A taxinha para dormir

“Mais uma vez se verifica que são sempre os munícipes a pagar os custos da irresponsabilidade financeira dos municípios, sendo que qualquer pretexto serve para inventar taxas que não correspondem à contrapartida de qualquer serviço público prestado, e que por isso não passam de impostos encapotados.

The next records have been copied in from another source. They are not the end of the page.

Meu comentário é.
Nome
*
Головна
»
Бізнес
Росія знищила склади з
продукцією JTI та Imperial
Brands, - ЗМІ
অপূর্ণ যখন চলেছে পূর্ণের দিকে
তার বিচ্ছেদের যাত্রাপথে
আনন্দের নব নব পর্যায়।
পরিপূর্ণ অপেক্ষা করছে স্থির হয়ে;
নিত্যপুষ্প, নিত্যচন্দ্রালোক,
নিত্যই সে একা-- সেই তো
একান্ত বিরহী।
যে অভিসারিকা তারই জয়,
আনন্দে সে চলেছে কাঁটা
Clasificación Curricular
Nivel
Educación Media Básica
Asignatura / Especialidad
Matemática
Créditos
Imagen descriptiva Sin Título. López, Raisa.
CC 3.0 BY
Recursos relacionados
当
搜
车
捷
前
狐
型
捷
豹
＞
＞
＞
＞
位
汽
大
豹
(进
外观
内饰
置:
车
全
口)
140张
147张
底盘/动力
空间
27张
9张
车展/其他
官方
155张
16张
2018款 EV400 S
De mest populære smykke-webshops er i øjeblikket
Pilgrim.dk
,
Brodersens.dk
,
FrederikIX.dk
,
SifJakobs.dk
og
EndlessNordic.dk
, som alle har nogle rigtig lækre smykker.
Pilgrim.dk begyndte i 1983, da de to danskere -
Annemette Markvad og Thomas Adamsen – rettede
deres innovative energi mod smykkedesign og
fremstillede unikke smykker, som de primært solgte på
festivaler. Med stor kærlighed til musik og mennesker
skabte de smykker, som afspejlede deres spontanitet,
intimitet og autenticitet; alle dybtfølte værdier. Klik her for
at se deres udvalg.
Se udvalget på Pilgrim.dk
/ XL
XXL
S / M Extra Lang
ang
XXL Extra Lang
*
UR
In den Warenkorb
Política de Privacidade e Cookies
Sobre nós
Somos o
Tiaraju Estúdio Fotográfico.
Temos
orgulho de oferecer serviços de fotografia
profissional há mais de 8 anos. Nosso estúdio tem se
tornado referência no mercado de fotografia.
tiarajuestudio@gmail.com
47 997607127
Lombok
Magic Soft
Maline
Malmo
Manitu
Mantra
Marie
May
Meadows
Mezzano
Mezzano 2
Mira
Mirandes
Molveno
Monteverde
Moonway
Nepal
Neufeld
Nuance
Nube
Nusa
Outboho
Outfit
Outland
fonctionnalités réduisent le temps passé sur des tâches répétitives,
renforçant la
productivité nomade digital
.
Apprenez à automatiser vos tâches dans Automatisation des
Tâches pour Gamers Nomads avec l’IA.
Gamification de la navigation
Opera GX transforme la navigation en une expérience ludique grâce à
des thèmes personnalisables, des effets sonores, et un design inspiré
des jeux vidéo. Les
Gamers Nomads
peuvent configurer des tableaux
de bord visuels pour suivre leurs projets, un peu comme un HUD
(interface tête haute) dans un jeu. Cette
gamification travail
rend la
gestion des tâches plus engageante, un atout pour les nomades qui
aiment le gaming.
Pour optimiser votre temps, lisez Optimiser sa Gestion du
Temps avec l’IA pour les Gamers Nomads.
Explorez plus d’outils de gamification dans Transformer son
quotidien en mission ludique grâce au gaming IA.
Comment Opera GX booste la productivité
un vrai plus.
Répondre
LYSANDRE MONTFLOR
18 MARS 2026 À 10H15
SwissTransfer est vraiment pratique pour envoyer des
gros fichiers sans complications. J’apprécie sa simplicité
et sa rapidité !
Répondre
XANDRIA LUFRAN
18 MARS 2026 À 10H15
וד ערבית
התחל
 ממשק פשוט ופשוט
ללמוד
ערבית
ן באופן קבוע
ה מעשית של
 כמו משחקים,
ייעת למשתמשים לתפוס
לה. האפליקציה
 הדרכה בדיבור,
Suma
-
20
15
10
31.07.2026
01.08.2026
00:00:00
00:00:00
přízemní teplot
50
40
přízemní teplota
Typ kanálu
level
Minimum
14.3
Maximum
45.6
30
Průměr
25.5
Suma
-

Um exemplo típico é a protecção civil, que é uma função geral do Estado, e que por isso já é paga nos impostos, não podendo servir de pretexto ao lançamento de taxas.”…

                 (Luís Menezes Leitão in Delito de Opinião)

E agora alguns excertos dos comentários feitos ao mesmo texto de Luís Menezes Leitão

“O mesmo António Costa que tinha garantido em Julho de 2013, aquando da campanha autárquica que não aplicaria tais taxas.”

” Se um passageiro desembarcar no aeroporto de Lisboa em transito para Coimbra, tem de pagar a taxinha de turismo?”


“Pergunta no ar… Isto é constitucional? A taxa pelo Aeroporto, digo. Bota descriminação em cima, desde quando um aeroporto é usufruto de uma só cidade?”

Julgo que depois dos aumentos no IMI, da água, do gás e da eletricidade que por aí já foram anunciados, só nos faltava mesmo esta “taxinha” que para qualquer economista mais não é do que um imposto mal encapotado. Só falta que tenha de pagar por me deitar na minha cama em Lisboa e mudar-me para o Porto onde parece que o autarca ainda nos permite dormir em paz!